Author Emma Grey with Lois Randall and Matthew Kelly from Magpie Pictures in Ballina. Photo: SUPPLIED
AFTER beginning her writing career in the Northern Rivers as a teenager, author Emma Grey is thrilled that Ballina-based TV production company Magpie Pictures has optioned the screen rights to her novel Pictures of You.
Grey’s mum Claire Burnham was born in Bangalow and raised in Nashua, while her father Barrie Virtue was born in Lismore.
The couple moved to Canberra in 1964 after then MP for Richmond Doug Anthony invited Virtue to become his press secretary.
Anthony had just been appointed Minister for the Interior by prime minister Robert Menzies.
Now living near Queanbeyan, Grey traces her writing inspiration back to childhood visits with her grandmother in Bexhill, whose house was named Avonlea after the fictional town in Anne of Green Gables.
The day after watching the 1980s TV adaption of the much-loved book for the first time, she bought a notebook and pen from Bangalow Newsagency and began writing her first novel, about a 14-year-old city girl who moves to an outback sheep station.

While it never saw the light of day, Grey went on to write six books.

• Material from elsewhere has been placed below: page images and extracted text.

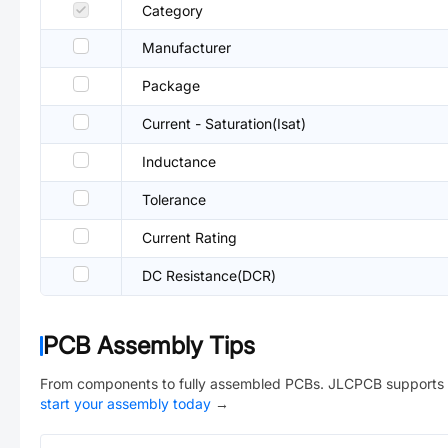
Category
Manufacturer
Package
Current - Saturation(Isat)
Inductance
Tolerance
Current Rating
DC Resistance(DCR)
PCB Assembly Tips
From components to fully assembled PCBs. JLCPCB supports 
start your assembly today
→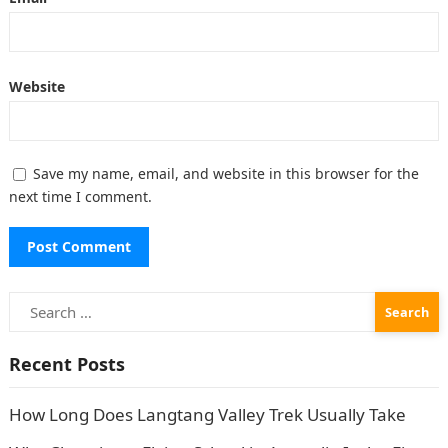
Website
Save my name, email, and website in this browser for the
next time I comment.
Search
for:
Recent Posts
How Long Does Langtang Valley Trek Usually Take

Her first adult novel, The Last Love Note, is set in the Byron Shire and was written in the wake of her husband’s unexpected death from heart disease.
After being published by Penguin Books Australia, the novel — which includes a scene at the Byron Writers Festival — was picked up by a New York publisher and reached the USA Today bestseller list.
Pictures of You, the novel now headed for the screen, was inspired by her daughter Hannah’s doctoral research into gendered violence and explores a storyline centered on coercive control.
The project caught the attention of Magpie Pictures after Grey’s Newcastle-based literary agent began discussions with founder Lois Randall.
“It feels deliciously full circle to have signed a screen option with a Ballina production company, who are now looking to co-produce it with American producers and create a series that will resonate with viewers in both countries,” she said.
“I think my fourteen-year-old self would be delirious with excitement.”